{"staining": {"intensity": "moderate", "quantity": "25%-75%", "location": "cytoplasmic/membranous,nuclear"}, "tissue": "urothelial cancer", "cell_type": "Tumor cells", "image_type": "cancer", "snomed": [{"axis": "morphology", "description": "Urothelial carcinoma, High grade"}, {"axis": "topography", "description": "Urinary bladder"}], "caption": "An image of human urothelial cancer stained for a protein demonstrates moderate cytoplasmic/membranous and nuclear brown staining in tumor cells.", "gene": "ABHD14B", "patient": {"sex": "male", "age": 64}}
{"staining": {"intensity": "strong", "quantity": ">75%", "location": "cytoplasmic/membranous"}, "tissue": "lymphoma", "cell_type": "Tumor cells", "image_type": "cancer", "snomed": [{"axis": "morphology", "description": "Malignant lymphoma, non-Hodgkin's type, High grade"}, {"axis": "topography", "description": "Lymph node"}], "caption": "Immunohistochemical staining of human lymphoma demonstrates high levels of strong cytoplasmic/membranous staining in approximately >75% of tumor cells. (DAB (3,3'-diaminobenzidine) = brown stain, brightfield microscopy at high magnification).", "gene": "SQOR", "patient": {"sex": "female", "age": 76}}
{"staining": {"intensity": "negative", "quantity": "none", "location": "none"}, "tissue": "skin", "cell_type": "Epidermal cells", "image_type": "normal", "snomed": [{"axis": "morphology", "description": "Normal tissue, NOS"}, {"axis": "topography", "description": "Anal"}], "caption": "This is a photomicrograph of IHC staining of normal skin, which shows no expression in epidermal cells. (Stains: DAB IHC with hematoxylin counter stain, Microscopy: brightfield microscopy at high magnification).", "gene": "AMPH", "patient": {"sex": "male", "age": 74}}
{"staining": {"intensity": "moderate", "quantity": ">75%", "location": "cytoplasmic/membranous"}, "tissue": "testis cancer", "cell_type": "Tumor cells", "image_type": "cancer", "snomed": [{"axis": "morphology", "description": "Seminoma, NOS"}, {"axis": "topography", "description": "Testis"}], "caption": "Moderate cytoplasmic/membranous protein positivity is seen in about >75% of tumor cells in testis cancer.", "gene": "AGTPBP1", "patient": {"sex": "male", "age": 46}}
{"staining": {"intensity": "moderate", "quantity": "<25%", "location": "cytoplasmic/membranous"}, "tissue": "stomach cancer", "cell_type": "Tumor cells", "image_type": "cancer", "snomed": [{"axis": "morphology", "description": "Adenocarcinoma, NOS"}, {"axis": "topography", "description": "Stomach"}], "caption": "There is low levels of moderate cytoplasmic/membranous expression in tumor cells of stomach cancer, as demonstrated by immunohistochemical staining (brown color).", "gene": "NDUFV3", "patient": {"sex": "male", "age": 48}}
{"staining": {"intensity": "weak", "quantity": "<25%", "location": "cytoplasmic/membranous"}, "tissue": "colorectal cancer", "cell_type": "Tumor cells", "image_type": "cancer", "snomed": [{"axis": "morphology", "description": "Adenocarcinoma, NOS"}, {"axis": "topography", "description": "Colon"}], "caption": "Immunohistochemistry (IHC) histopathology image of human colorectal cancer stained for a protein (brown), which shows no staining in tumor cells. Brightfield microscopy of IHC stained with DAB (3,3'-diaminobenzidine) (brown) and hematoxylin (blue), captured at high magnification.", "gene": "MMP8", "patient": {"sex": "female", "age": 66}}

━━━━━━━━━━━━━━━━

** What the task asks **
Could you return all lines from the data above that contain the string "female"?

** Written answer **
{"staining": {"intensity": "strong", "quantity": ">75%", "location": "cytoplasmic/membranous"}, "tissue": "lymphoma", "cell_type": "Tumor cells", "image_type": "cancer", "snomed": [{"axis": "morphology", "description": "Malignant lymphoma, non-Hodgkin's type, High grade"}, {"axis": "topography", "description": "Lymph node"}], "caption": "Immunohistochemical staining of human lymphoma demonstrates high levels of strong cytoplasmic/membranous staining in approximately >75% of tumor cells. (DAB (3,3'-diaminobenzidine) = brown stain, brightfield microscopy at high magnification).", "gene": "SQOR", "patient": {"sex": "female", "age": 76}}
{"staining": {"intensity": "weak", "quantity": "<25%", "location": "cytoplasmic/membranous"}, "tissue": "colorectal cancer", "cell_type": "Tumor cells", "image_type": "cancer", "snomed": [{"axis": "morphology", "description": "Adenocarcinoma, NOS"}, {"axis": "topography", "description": "Colon"}], "caption": "Immunohistochemistry (IHC) histopathology image of human colorectal cancer stained for a protein (brown), which shows no staining in tumor cells. Brightfield microscopy of IHC stained with DAB (3,3'-diaminobenzidine) (brown) and hematoxylin (blue), captured at high magnification.", "gene": "MMP8", "patient": {"sex": "female", "age": 66}}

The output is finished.